**Work task**
Look below for the line holding "None of the" and the line holding "13.5 EXCHANGE CONTROLS". Transcribe exactly those lines and all lines between them, nothing more.

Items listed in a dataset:
________________

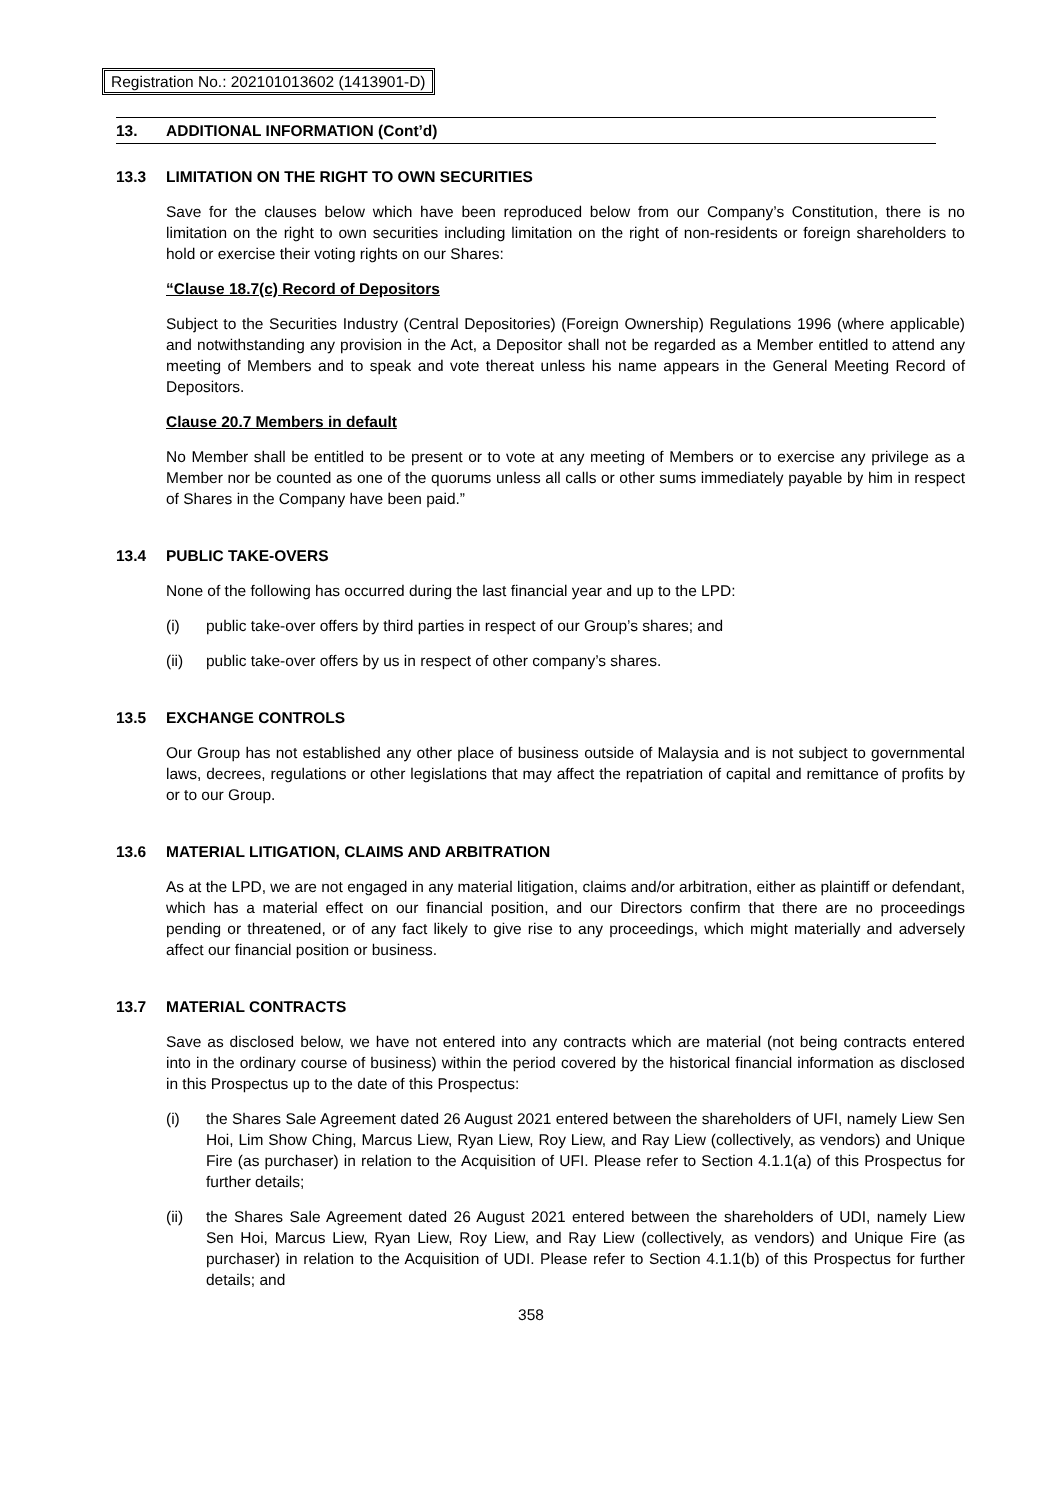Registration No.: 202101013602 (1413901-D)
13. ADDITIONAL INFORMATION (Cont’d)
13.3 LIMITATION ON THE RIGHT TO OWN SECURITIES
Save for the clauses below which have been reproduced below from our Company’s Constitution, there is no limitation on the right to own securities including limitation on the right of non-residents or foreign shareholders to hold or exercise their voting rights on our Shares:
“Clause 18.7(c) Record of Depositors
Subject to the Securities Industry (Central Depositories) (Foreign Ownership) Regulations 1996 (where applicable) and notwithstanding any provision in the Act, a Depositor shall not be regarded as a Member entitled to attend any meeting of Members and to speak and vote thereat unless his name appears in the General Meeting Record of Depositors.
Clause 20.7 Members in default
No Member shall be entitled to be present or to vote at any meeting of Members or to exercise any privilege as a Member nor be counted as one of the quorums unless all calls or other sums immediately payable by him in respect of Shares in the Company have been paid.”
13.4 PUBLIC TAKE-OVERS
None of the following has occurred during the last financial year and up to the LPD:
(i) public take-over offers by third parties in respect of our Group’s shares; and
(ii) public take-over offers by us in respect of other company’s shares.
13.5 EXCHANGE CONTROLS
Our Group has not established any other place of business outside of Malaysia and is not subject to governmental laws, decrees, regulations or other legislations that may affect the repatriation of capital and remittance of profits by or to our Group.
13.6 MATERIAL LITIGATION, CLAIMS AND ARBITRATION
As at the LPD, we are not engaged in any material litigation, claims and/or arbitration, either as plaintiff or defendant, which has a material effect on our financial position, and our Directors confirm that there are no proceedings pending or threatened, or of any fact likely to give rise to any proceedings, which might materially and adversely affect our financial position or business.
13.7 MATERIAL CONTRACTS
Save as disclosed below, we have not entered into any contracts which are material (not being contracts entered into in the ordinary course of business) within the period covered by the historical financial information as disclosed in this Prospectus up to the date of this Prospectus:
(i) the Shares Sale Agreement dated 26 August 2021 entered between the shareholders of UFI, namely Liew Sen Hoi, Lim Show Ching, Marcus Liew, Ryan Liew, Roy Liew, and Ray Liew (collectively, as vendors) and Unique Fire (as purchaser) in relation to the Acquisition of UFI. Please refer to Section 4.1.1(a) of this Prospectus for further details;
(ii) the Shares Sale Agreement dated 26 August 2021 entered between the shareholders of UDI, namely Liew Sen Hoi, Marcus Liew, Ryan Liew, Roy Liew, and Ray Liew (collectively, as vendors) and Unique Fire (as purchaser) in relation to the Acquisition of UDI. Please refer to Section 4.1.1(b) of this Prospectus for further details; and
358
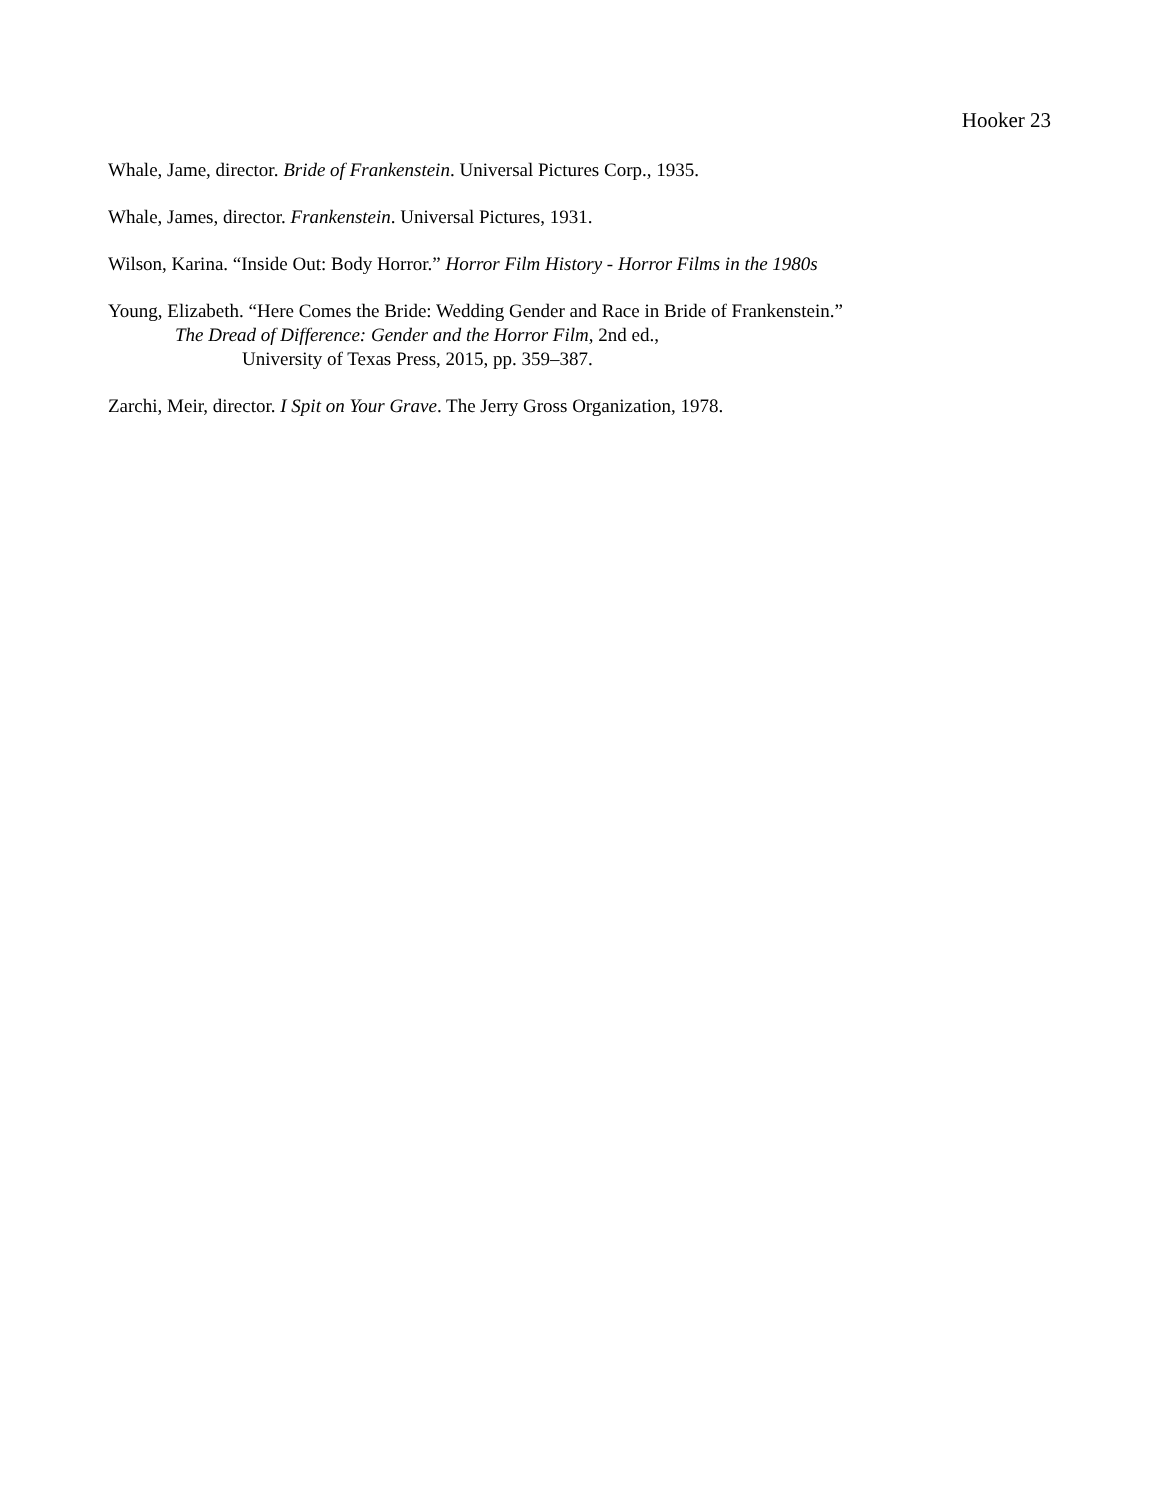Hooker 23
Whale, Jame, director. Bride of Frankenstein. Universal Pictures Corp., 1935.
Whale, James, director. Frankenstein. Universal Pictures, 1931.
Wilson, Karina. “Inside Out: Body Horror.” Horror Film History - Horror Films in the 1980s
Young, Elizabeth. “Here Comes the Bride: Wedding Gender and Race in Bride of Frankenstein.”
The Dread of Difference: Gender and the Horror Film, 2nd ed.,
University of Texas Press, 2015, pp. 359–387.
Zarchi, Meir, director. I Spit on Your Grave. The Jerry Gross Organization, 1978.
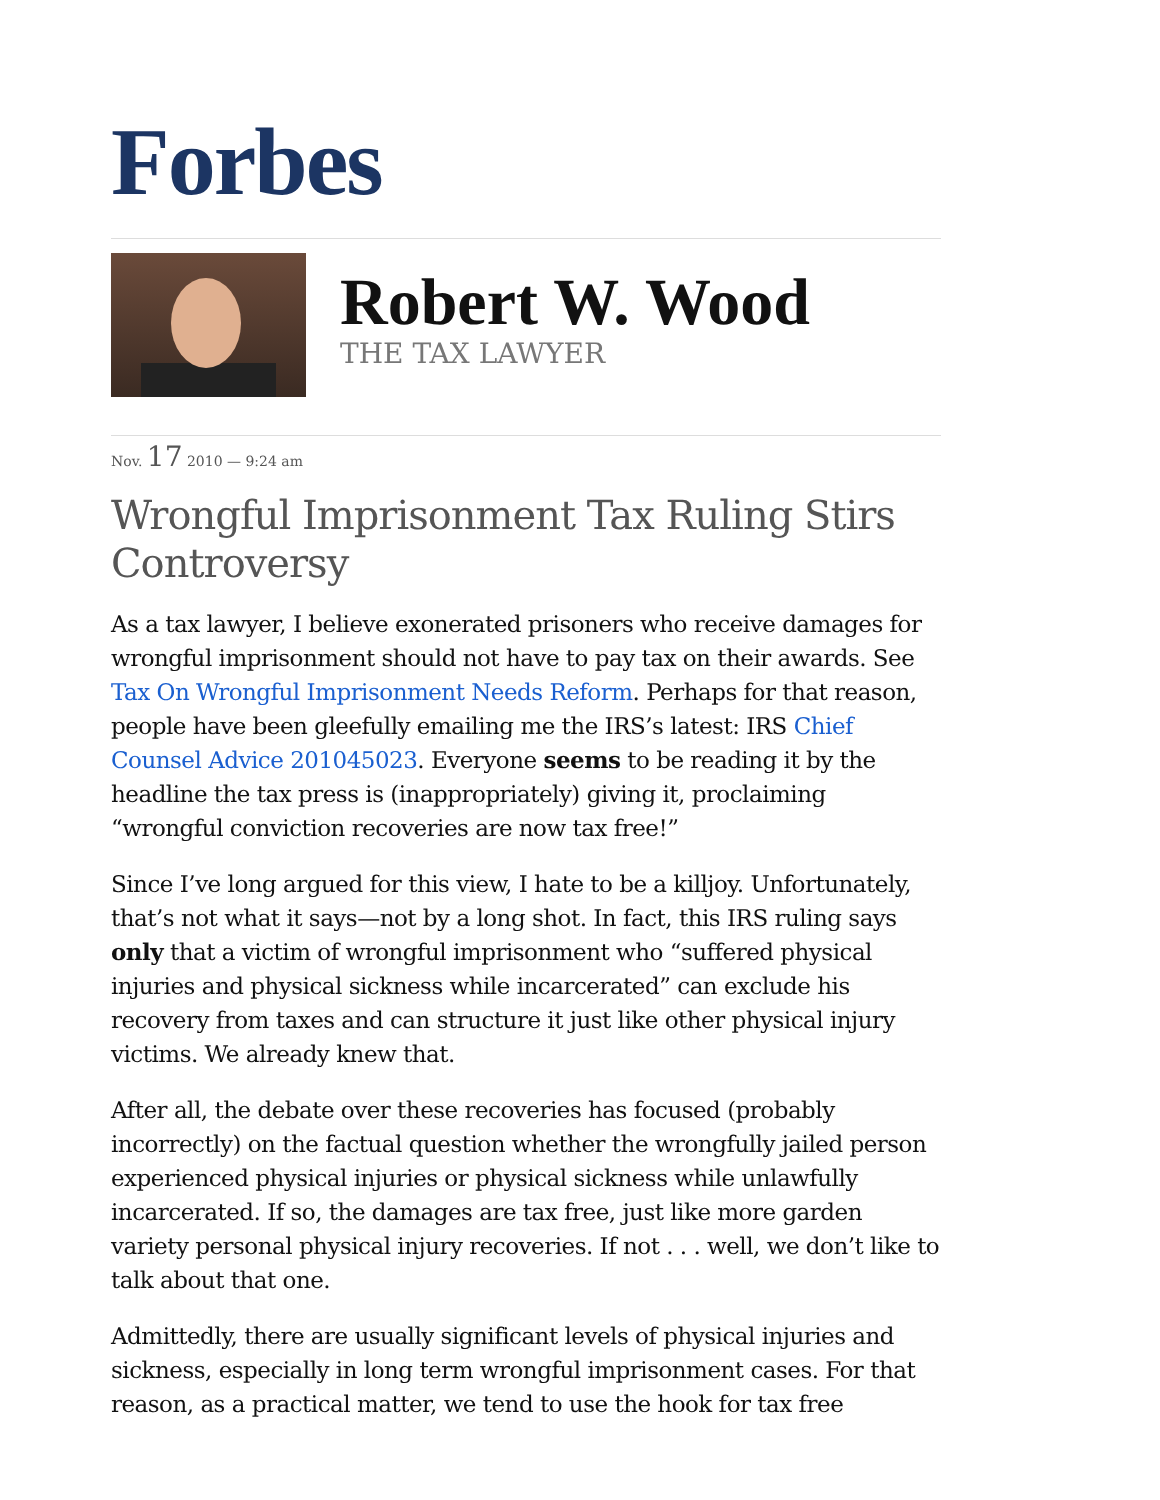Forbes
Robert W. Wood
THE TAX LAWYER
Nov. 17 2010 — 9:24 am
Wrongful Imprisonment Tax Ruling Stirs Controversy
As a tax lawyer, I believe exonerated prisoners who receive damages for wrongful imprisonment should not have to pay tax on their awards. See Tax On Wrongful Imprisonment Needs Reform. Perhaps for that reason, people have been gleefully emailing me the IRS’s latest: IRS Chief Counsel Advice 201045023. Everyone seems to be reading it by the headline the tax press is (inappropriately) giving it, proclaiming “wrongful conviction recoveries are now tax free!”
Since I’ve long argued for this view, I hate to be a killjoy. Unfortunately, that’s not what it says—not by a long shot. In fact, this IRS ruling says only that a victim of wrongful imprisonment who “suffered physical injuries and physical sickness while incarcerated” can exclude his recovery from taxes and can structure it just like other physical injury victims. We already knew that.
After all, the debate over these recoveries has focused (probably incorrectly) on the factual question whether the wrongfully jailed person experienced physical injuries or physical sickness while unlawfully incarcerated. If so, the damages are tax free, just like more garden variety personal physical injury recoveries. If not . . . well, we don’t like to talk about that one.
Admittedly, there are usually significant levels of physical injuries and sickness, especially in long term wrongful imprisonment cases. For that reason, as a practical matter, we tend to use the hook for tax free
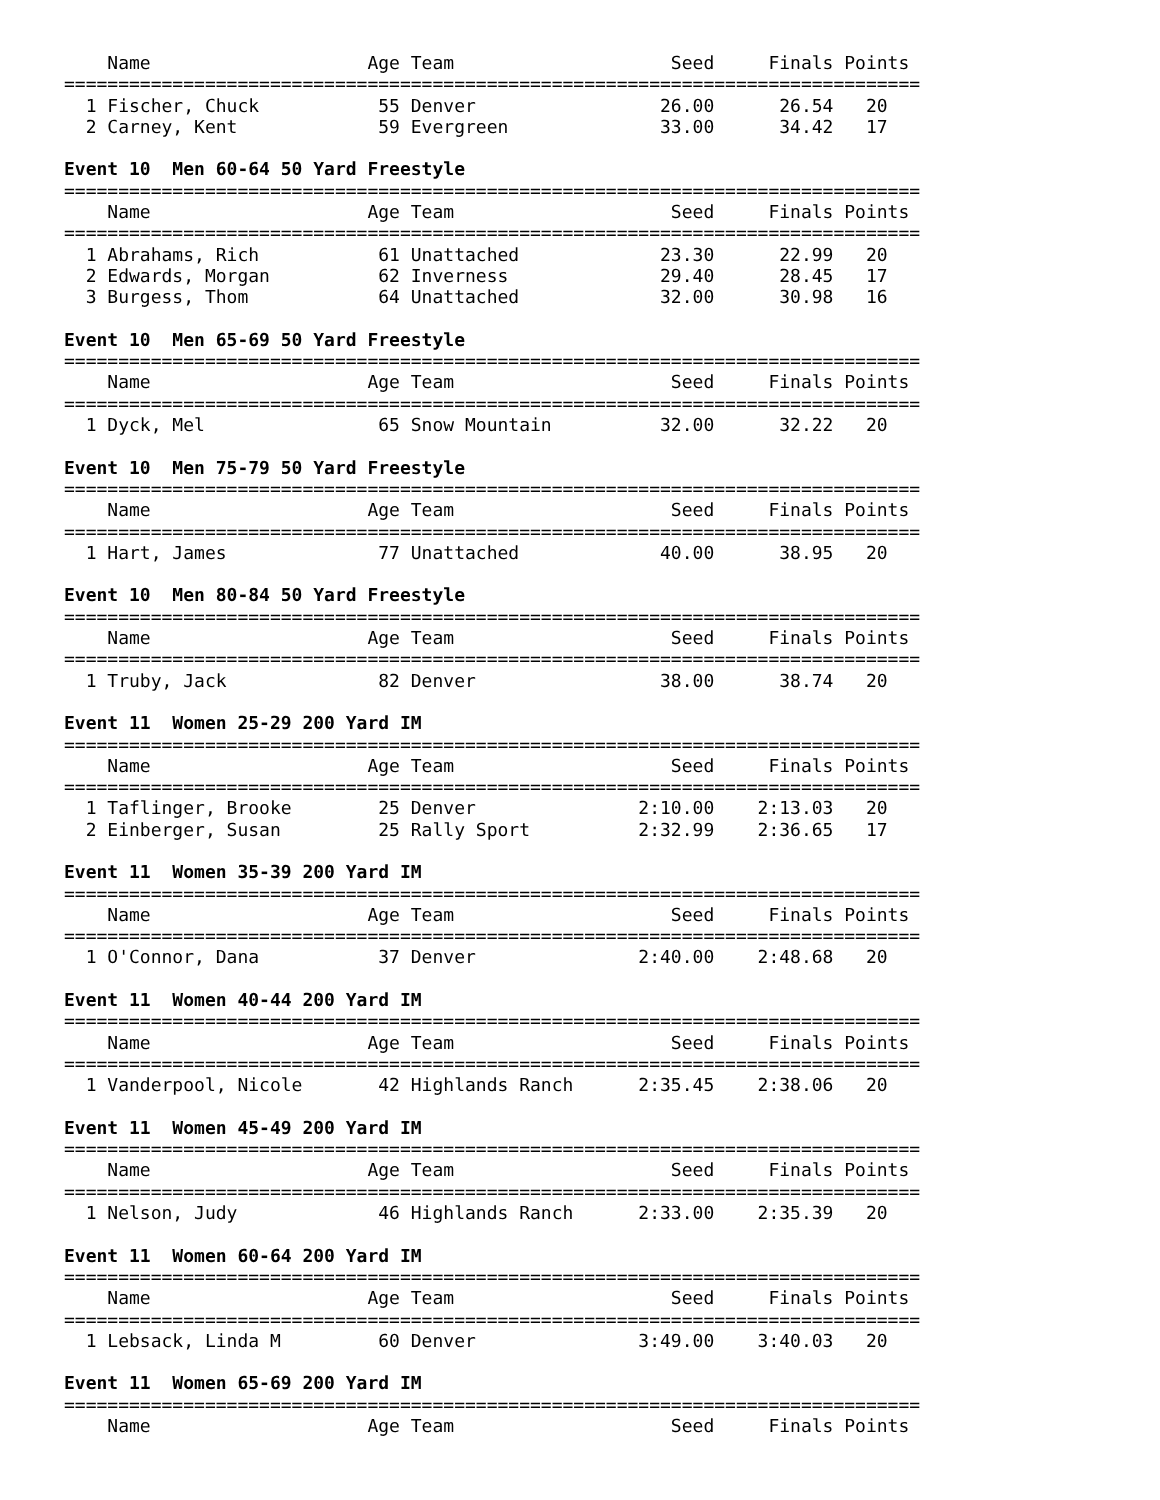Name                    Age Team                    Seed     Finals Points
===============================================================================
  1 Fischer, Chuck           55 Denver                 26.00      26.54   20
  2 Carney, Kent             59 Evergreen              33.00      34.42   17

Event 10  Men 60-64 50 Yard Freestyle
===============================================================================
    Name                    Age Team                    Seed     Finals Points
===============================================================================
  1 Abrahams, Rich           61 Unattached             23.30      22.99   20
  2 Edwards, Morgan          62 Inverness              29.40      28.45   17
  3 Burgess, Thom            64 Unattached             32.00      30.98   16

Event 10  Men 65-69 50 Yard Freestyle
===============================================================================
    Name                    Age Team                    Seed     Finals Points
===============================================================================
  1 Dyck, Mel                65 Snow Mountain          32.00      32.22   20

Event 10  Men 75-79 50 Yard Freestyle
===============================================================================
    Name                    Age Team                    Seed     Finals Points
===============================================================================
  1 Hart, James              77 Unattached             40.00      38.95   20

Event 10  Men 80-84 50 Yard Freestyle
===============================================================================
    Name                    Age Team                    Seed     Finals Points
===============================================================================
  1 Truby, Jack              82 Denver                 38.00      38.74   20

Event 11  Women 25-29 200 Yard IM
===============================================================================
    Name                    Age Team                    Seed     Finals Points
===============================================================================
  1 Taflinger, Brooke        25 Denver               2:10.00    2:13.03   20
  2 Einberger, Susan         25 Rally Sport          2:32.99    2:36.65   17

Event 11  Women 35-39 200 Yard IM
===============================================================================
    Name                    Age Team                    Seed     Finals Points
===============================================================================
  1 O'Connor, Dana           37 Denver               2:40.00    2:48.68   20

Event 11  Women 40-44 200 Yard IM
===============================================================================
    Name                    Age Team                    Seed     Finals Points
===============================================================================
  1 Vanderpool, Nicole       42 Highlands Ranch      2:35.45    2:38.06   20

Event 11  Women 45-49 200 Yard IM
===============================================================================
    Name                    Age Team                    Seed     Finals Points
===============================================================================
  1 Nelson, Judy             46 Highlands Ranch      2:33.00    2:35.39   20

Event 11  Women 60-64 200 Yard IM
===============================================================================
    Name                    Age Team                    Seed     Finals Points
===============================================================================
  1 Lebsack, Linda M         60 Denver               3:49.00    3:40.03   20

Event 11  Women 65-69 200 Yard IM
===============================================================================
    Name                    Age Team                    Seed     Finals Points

________________

**Expected output**
None of the following has occurred during the last financial year and up to the LPD:
(i) public take-over offers by third parties in respect of our Group’s shares; and
(ii) public take-over offers by us in respect of other company’s shares.
13.5 EXCHANGE CONTROLS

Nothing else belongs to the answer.